HOOVER, Ala. — En route to the Hyatt Regency hotel, Bo Wallace learned to what All-Southeastern Conference preseason team he was selected: the third.
“It’s another chip,” the Ole Miss quarterback said, “on my shoulder.”
There are a lot of them.
Wallace’s appearance at SEC media days on Thursday — the final of the four-day event in this Birmingham suburb — centered on revenge, vengeance and retribution.
His shoulder is full of chips — maybe the least of which came when media members pegged him below two other quarterbacks in the conference in All-SEC voting.
Wallace assumed he would make the second team behind first-teamer Nick Marshall, Auburn’s dual-threat QB.
He dropped another rung.
It gets juicier. The second-team quarterback is Mississippi State’s Dak Prescott, a speedy junior who hasn’t yet played a full season as a starter and competes for Ole Miss’ bitter rival.
“I didn’t think I was going to be third,” Wallace said.
It’s one in a list of issues for the former junior college star from Tennessee.
There’s his performance in Ole Miss’ game last season against Mississippi State in which he lost a fumble in overtime to seal the Rebels’ defeat. He calls that outing the worst of his career.

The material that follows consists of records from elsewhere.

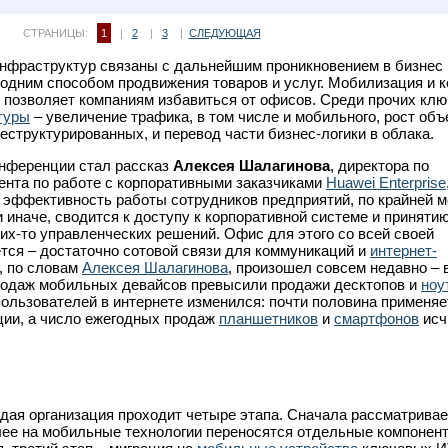
СТРАНИЦЫ:
1
|
2
|
3
|
СЛЕДУЮЩАЯ
нфраструктур связаны с дальнейшим проникновением в бизнес
 одним способом продвижения товаров и услуг. Мобилизация и 
 позволяет компаниям избавиться от офисов. Среди прочих кл
туры
– увеличение трафика, в том числе и мобильного, рост об
еструктурированных, и перевод части бизнес-логики в облака.
нференции стал рассказ
Алексея Шалагинова
, директора по
нта по работе с корпоративными заказчиками
Huawei Enterprise
эффективность работы сотрудников предприятий, по крайней ме
ли иначе, сводится к доступу к корпоративной системе и приняти
их-то управленческих решений. Офис для этого со всей своей
тся – достаточно сотовой связи для коммуникаций и
интернет-
, по словам
Алексея Шалагинова
, произошел совсем недавно – в 
родаж мобильных девайсов превысили продажи десктопов и
ноу
пользователей в интернете изменился: почти половина применяе
ии, а число ежегодных продаж
планшетников
и
смартфонов
исч
дая организация проходит четыре этапа. Сначала рассматрива
лее на мобильные технологии переносятся отдельные компонен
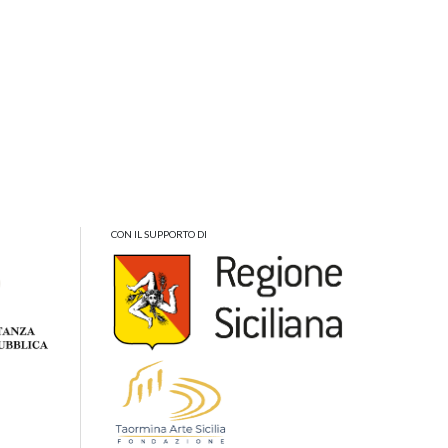
CON IL SUPPORTO DI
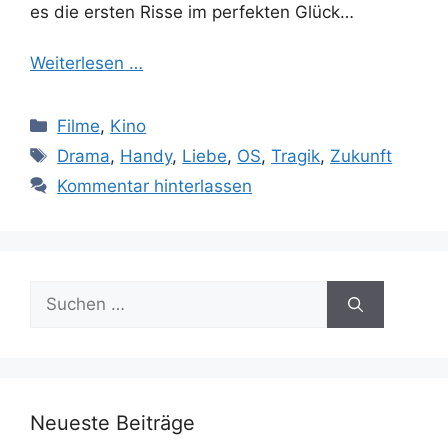
es die ersten Risse im perfekten Glück…
Weiterlesen …
Kategorien
Filme
,
Kino
Schlagwörter
Drama
,
Handy
,
Liebe
,
OS
,
Tragik
,
Zukunft
Kommentar hinterlassen
Suchen
nach:
Neueste Beiträge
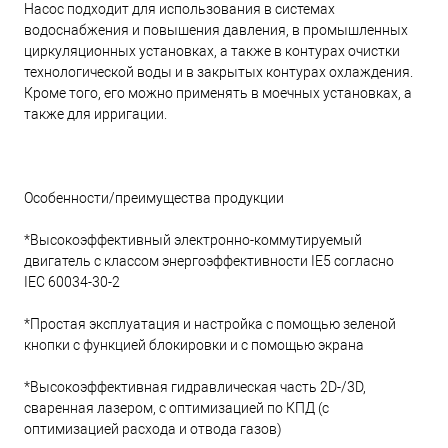
Насос подходит для использования в системах
водоснабжения и повышения давления, в промышленных
циркуляционных установках, а также в контурах очистки
технологической воды и в закрытых контурах охлаждения.
Кроме того, его можно применять в моечных установках, а
также для ирригации.
Особенности/преимущества продукции
*Высокоэффективный электронно-коммутируемый
двигатель с классом энергоэффективности IE5 согласно
IEC 60034-30-2
*Простая эксплуатация и настройка с помощью зеленой
кнопки с функцией блокировки и с помощью экрана
*Высокоэффективная гидравлическая часть 2D-/3D,
сваренная лазером, с оптимизацией по КПД (с
оптимизацией расхода и отвода газов)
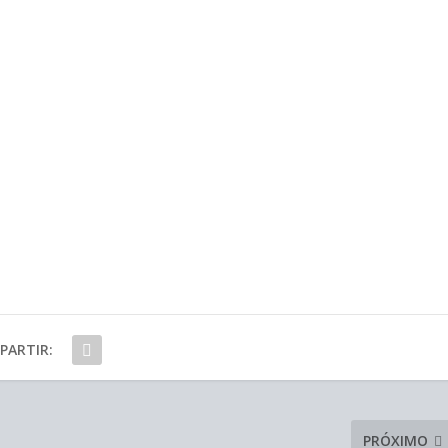
PARTIR:
PRÓXIMO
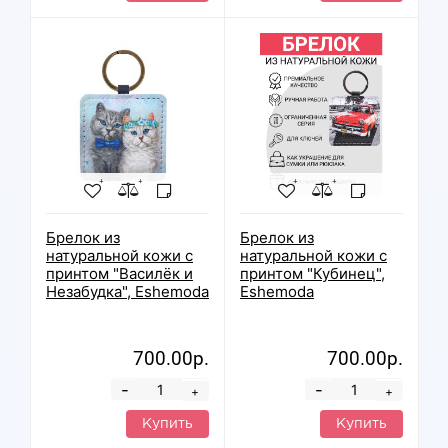
Брелок из
Брелок из
натуральной кожи с
натуральной кожи с
принтом "Василёк и
принтом "Кубинец",
Незабудка", Eshemoda
Eshemoda
700.00р.
700.00р.
-
-
+
+
Купить
Купить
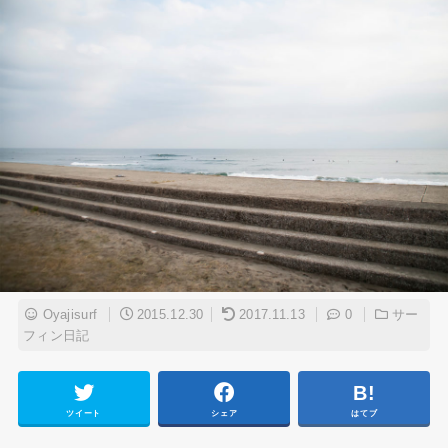
Oyajisurf
2015.12.30
2017.11.13
0
サー
フィン日記
ツイート
シェア
はてブ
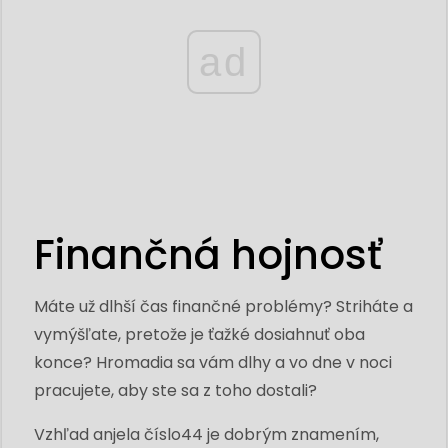
ad
Finančná hojnosť
Máte už dlhší čas finančné problémy? Striháte a
vymýšľate, pretože je ťažké dosiahnuť oba
konce? Hromadia sa vám dlhy a vo dne v noci
pracujete, aby ste sa z toho dostali?
Vzhľad anjela číslo44 je dobrým znamením,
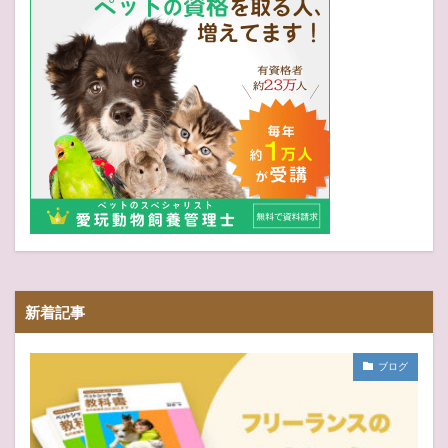
新着記事
ブログ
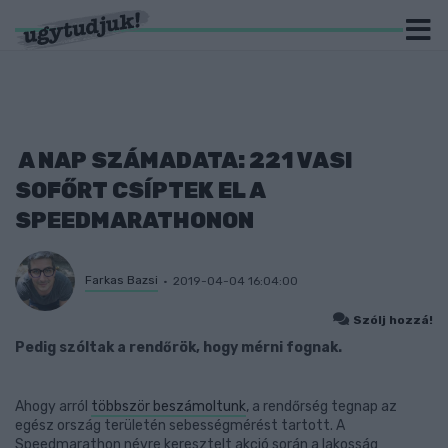
A NAP SZÁMADATA: 221 VASI
SOFŐRT CSÍPTEK EL A
SPEEDMARATHONON
Farkas Bazsi
2019-04-04 16:04:00
Szólj hozzá!
Pedig szóltak a rendőrök, hogy mérni fognak.
Ahogy arról
többször beszámoltunk
, a rendőrség tegnap az
egész ország területén sebességmérést tartott. A
Speedmarathon névre keresztelt akció során a lakosság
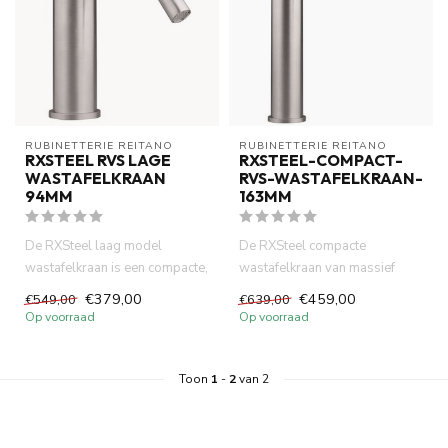
RUBINETTERIE REITANO 
RUBINETTERIE REITANO 
RXSTEEL RVS LAGE
RXSTEEL-COMPACT-
WASTAFELKRAAN
RVS-WASTAFELKRAAN-
94MM
163MM
De RXSteel laag model
De RXSteel compacte
wastafelkraan is een compacte,
wastafelkraan van massief
duurzame kraan van massief ...
RVS 316 combineert
€379,00
€459,00
€549,00
€639,00
minimalistisch ...
Op voorraad
Op voorraad
Toon
1
-
2
van 2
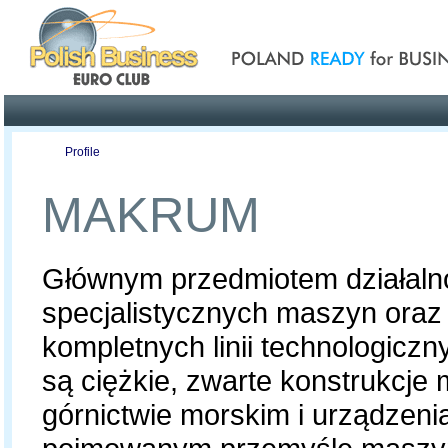
Poland ready for busines
Profile
Offers
Publications
Auction
MAKRUM
Głównym przedmiotem działalno
specjalistycznych maszyn oraz 
kompletnych linii technologicz
są ciężkie, zwarte konstrukcj
górnictwie morskim i urządzen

More troubling was the reemergence of a shoulder injury that greatly affected his velocity over the last month of the season — a second shoulder injury in two years.
Also, Ole Miss was picked to finish fourth in the SEC West by media members. And did we mention that 17-10 loss to Mississippi State?
More than a half-dozen times in a 20-minute chat with reporters, Wallace, unprompted, brought up the regular-season defeat.
“If we win that game, the hype is going to be different,” he said of the Rebels in preseason.
“I think we’re not even having this discussion if that didn’t happen,” he said later about the loss.
Wallace called it a “state tragedy” to lose that game.
His fumble in overtime still burns at the QB, but teammate Cody Prewitt said Wallace is using it as motivation — as if he didn’t have enough of that with all of the issues.
“I remember Bo caught a lot of flack in social media,” Prewitt said of the fumble at Mississippi State. “You’ve got to be a strong player to see that and turn it into a positive.”
Wallace enters this season as the SEC’s top returning player in total offense, passing yards a game, completion percentage and total passing yards.
He threw for 3,346 yards and 18 touchdowns last season in leading Ole Miss to a second straight bowl game. Wallace is on the cusp of breaking a half-dozen school passing records, too.
Combine those facts with all of that motivation, and coach Hugh Freeze sees good things.
“Like I’ve said in many interviews, there’s no way we win two bowl games without him the past two seasons,” Freeze said. “I think he’s matured quite nicely in the way he leads our team, the way he goes about our business. He feels finally healthy and confident. I really think he’s at a point where he certainly has every avenue right now to step in and be one of the guys in this conference.”
After all, all of the other guys are gone.
The theme at media days this go around was clear: the departure of a half-dozen talented and veteran starting quarterbacks.
Wallace, despite that third-team selection, is the most experienced returner the league has.
That’s a good thing for Freeze and his rebuilding effort in Oxford, Mississippi. This is Year 3 under the coach, and Ole Miss is ahead of schedule in the process, Freeze said.
Still, he admits the Rebels aren’t there yet.
“I think most fans that are close to our program realize that we’re still maybe a year or two away of looking like a total SEC team in the depth chart,” he said.
At the top, Wallace, his squad looks very SEC — despite Thursday’s snub.
“He should be first team,” Prewitt said. “Everybody’s going to see that when the season starts.”